Genius writing allowed to shine
Love and Information
(out of 4) By Caryl Churchill, directed by Tanja Jacobs and Alistair Newton. Until April 29 at the Berkeley Street Downstairs Theatre, 26 Berkeley St. canadianstage.com or 416-368-3110
Whistleblowers in hiding. Lab testing on chickens. A panicked flashback. Memories of a past love. A child who doesn’t know pain. Stargazing.
The great English playwright Caryl Churchill’s latest major work, premiered in 2012, is a pileup of such acute, fragmentary impressions. The script is made up of 50 short scenes, some as brief as five lines long. They are split into seven sections, the order of which is prescribed, but within the sections the scenes themselves can be performed in any order.
As is always the case with Churchill (and what makes her a genius), this approach to form doesn’t just complement the play’s content: it enacts it. Love
and Information is a reflection of the contemporary moment as we struggle to craft sense out of all the fragments of experience that bombard us every day. It asks implicit questions about how we turn raw data into something meaningful: what is the journey from information to love?
There is nothing prescribed about what this should look and feel like onstage: the number of performers, who speaks what line and design choices are all left wide open.

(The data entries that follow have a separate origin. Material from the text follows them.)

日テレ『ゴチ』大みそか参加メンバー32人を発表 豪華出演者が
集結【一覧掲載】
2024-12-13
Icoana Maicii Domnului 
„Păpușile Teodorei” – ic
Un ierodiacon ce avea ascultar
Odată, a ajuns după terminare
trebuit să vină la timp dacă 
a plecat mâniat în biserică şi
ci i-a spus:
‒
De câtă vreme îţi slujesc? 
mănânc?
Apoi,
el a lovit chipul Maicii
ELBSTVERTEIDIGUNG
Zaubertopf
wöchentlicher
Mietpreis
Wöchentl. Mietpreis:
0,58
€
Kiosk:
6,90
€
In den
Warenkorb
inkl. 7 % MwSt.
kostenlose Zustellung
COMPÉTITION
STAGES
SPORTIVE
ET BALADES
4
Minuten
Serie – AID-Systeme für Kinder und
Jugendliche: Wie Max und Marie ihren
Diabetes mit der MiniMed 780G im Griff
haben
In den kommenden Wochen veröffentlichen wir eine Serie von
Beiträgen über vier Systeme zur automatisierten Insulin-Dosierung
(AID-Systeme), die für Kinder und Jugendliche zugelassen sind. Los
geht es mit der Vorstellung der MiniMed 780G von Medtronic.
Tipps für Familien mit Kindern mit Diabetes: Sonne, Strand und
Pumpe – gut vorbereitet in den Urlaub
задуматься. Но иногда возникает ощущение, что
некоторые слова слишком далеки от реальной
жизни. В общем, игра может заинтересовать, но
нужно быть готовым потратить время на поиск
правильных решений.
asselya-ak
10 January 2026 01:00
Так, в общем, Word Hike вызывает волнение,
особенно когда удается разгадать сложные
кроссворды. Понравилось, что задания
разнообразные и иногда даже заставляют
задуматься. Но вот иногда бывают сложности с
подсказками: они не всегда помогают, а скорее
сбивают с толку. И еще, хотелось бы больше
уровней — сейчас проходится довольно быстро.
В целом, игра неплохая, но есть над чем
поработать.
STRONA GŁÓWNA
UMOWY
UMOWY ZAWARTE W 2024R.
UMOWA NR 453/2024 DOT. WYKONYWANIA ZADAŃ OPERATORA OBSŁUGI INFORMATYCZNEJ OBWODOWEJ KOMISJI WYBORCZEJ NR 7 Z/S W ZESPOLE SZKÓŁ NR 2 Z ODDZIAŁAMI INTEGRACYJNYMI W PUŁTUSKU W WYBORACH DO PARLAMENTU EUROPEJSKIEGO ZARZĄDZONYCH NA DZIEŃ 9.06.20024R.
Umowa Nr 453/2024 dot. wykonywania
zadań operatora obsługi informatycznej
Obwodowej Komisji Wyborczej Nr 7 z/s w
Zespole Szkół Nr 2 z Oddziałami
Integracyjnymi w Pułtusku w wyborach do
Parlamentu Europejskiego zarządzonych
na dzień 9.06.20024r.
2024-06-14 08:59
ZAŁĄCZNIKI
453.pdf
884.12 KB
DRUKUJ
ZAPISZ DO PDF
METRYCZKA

One imagines this is a combination of daunting challenge and massive treat for a director or, in this case, two directors. As recent MFA graduates of York University’s directing program, Alistair Newton and Tanja Jacobs were each given a slot in the Canadian Stage season and they opted to stage Churchill’s script together.
Perhaps consciously taking a different tack from James Macdonald’s ultra-peeled-back world-premiere production at London’s Royal Court, where the play was staged in a sterile white cube, Newton, Jacobs and set/costume designer Eo Sharp pile on visual detail.
A white grid is taped on the black floor of the Berkeley Theatre stage and a parallel grid backdrop hangs behind the playing area. There’s a shed structure in the middle of the stage, which the actors push in circles on a revolve, pulling down flaps to serve as tables. Clothing racks filled with costume pieces are visible off to the sides, as are the performers changing clothes and waiting for entrances.
In short, the audience’s attention is drawn to all the labour that contributes to making this theatrical event happen and this, on top of everything going on in the scenes themselves, bogs things down. Too much information.
The cast is a mix of veteran talents (Maggie Huculak and David Jansen), busy jobbing actors (Jason Cadieux, Peter Fernandes, Ngozi Paul), the upand-comer Sheila Ingabire-Isaro, and newcomers Sarah Deller and Reid Millar (who’s only 19).
Each one of them has standout moments, and the strongest scenes are those that give the impression that we’re dropping into the middle of complex relationships and deeply felt emotions.
Clear costume and staging choices go a long way in establishing scenarios, as when a distraught Huculak asks Millar, who’s wearing an orange jumpsuit, “God told you to do it?” through telephone receivers and a pane of glass.
Jansen gives the powerful impression of a hunted, Snowden-like figure, shouting at journalists through a barred door in “Recluse.” Two of the women, in a fashionably noisy bar, rationalize an upcoming episode of infidelity in “Dream.”
But there are also a lot of details that may have emerged organically out of rehearsal room experimentation but feel in performance like unnecessary embellishment. In “Virtual,” which uncannily presages the Spike Jonze film Her, Cadieux questions Fernandes about his obsession with some digital entity — but why does one of them need to be in a wheelchair?
“Wedding Video” makes spoton points about how our reliance on visual documentation is undermining our capacity to remember, but Huculak’s presence in the scene bangs the point home unnecessarily. And while Cadieux as a police informant and Paul as his stressed-out partner drop us straight into the intrigue of “Grass” (English slang for “snitch”), it’s not clear why they’re being followed around by a camera and a boom mic.
All this filigree gives the impression that Jacobs and Newton didn’t fully trust the material to hold the evening together, but it’s the brilliant specificity of Churchill’s observations and the clarity of her writing that linger long after the performance is over.